'''

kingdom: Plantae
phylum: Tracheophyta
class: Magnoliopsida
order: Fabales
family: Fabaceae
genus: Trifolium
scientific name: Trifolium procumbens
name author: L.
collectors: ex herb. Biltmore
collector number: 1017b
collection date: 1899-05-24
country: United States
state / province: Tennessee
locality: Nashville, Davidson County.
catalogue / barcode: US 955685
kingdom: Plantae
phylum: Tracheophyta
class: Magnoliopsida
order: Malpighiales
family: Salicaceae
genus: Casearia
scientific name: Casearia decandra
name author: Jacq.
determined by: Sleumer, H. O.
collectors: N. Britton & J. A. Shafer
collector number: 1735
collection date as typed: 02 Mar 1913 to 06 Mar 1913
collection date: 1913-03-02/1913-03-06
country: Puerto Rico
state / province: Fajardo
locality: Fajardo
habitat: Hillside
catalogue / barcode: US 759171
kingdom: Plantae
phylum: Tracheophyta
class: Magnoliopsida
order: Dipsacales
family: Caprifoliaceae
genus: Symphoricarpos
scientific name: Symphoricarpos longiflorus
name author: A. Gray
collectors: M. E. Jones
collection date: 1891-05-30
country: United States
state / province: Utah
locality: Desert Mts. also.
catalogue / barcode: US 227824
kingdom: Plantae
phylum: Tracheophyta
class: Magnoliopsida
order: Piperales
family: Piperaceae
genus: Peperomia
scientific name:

'''

Can you rename "state / province" to "region" throughout the data above and give it again with nothing else changed?

kingdom: Plantae
phylum: Tracheophyta
class: Magnoliopsida
order: Fabales
family: Fabaceae
genus: Trifolium
scientific name: Trifolium procumbens
name author: L.
collectors: ex herb. Biltmore
collector number: 1017b
collection date: 1899-05-24
country: United States
region: Tennessee
locality: Nashville, Davidson County.
catalogue / barcode: US 955685
kingdom: Plantae
phylum: Tracheophyta
class: Magnoliopsida
order: Malpighiales
family: Salicaceae
genus: Casearia
scientific name: Casearia decandra
name author: Jacq.
determined by: Sleumer, H. O.
collectors: N. Britton & J. A. Shafer
collector number: 1735
collection date as typed: 02 Mar 1913 to 06 Mar 1913
collection date: 1913-03-02/1913-03-06
country: Puerto Rico
region: Fajardo
locality: Fajardo
habitat: Hillside
catalogue / barcode: US 759171
kingdom: Plantae
phylum: Tracheophyta
class: Magnoliopsida
order: Dipsacales
family: Caprifoliaceae
genus: Symphoricarpos
scientific name: Symphoricarpos longiflorus
name author: A. Gray
collectors: M. E. Jones
collection date: 1891-05-30
country: United States
region: Utah
locality: Desert Mts. also.
catalogue / barcode: US 227824
kingdom: Plantae
phylum: Tracheophyta
class: Magnoliopsida
order: Piperales
family: Piperaceae
genus: Peperomia
scientific name:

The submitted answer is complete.